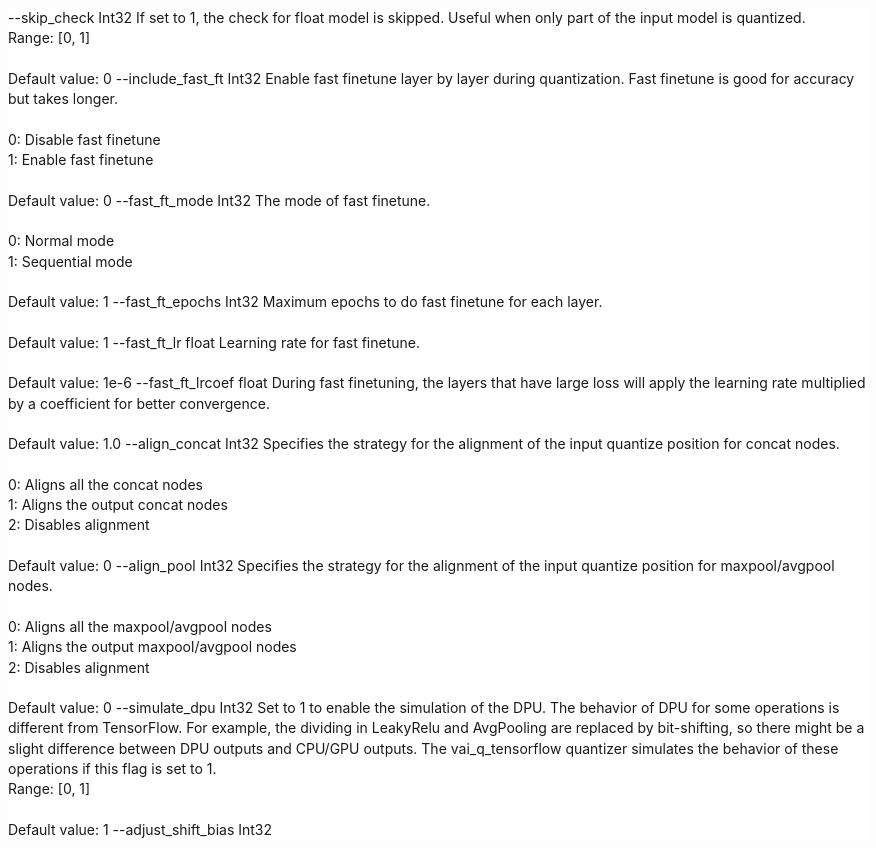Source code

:   </tr>
  <tr>
    <td>--skip_check</td>
    <td>Int32</td>
    <td>If set to 1, the check for float model is skipped. Useful when only part of the input model is quantized.<br>Range: [0, 1]<br><br>Default value: 0</td>
  </tr>
  <tr>
    <td>--include_fast_ft</td>
    <td>Int32</td>
    <td>Enable fast finetune layer by layer during quantization. Fast finetune is good for accuracy but takes longer.<br><br>0: Disable fast finetune<br>1: Enable fast finetune<br><br>Default value: 0</td>
  </tr>
  <tr>
    <td>--fast_ft_mode</td>
    <td>Int32</td>
    <td>The mode of fast finetune.<br><br>0: Normal mode<br>1: Sequential mode<br><br>Default value: 1</td>
  </tr>
  <tr>
    <td>--fast_ft_epochs</td>
    <td>Int32</td>
    <td>Maximum epochs to do fast finetune for each layer.<br><br>Default value: 1</td>
  </tr>
  <tr>
    <td>--fast_ft_lr</td>
    <td>float</td>
    <td>Learning rate for fast finetune.<br><br>Default value: 1e-6</td>
  </tr>
  <tr>
    <td>--fast_ft_lrcoef</td>
    <td>float</td>
    <td>During fast finetuning, the layers that have large loss will apply the learning rate multiplied by a coefficient for better convergence.<br><br>Default value: 1.0</td>
  </tr>
  <tr>
    <td>--align_concat</td>
    <td>Int32</td>
    <td>Specifies the strategy for the alignment of the input quantize position for concat nodes.<br><br>0: Aligns all the concat nodes<br>1: Aligns the output concat nodes<br>2: Disables alignment<br><br>Default value: 0</td>
  </tr>
  <tr>
    <td>--align_pool</td>
    <td>Int32</td>
    <td>Specifies the strategy for the alignment of the input quantize position for maxpool/avgpool nodes.<br><br>0: Aligns all the maxpool/avgpool nodes<br>1: Aligns the output maxpool/avgpool nodes<br>2: Disables alignment<br><br>Default value: 0</td>
  </tr>
  <tr>
    <td>--simulate_dpu</td>
    <td>Int32</td>
    <td>Set to 1 to enable the simulation of the DPU. The behavior of DPU for some operations is different from TensorFlow. For example, the dividing in LeakyRelu and AvgPooling are replaced by bit-shifting, so there might be a slight difference between DPU outputs and CPU/GPU outputs. The vai_q_tensorflow quantizer simulates the behavior of these operations if this flag is set to 1.<br>Range: [0, 1]<br><br>Default value: 1</td>
  </tr>
  <tr>
    <td>--adjust_shift_bias</td>
    <td>Int32</td>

| Your instructions |
Please give only the number of lines in the items above that contain the word "Specifies".

| Result below |
2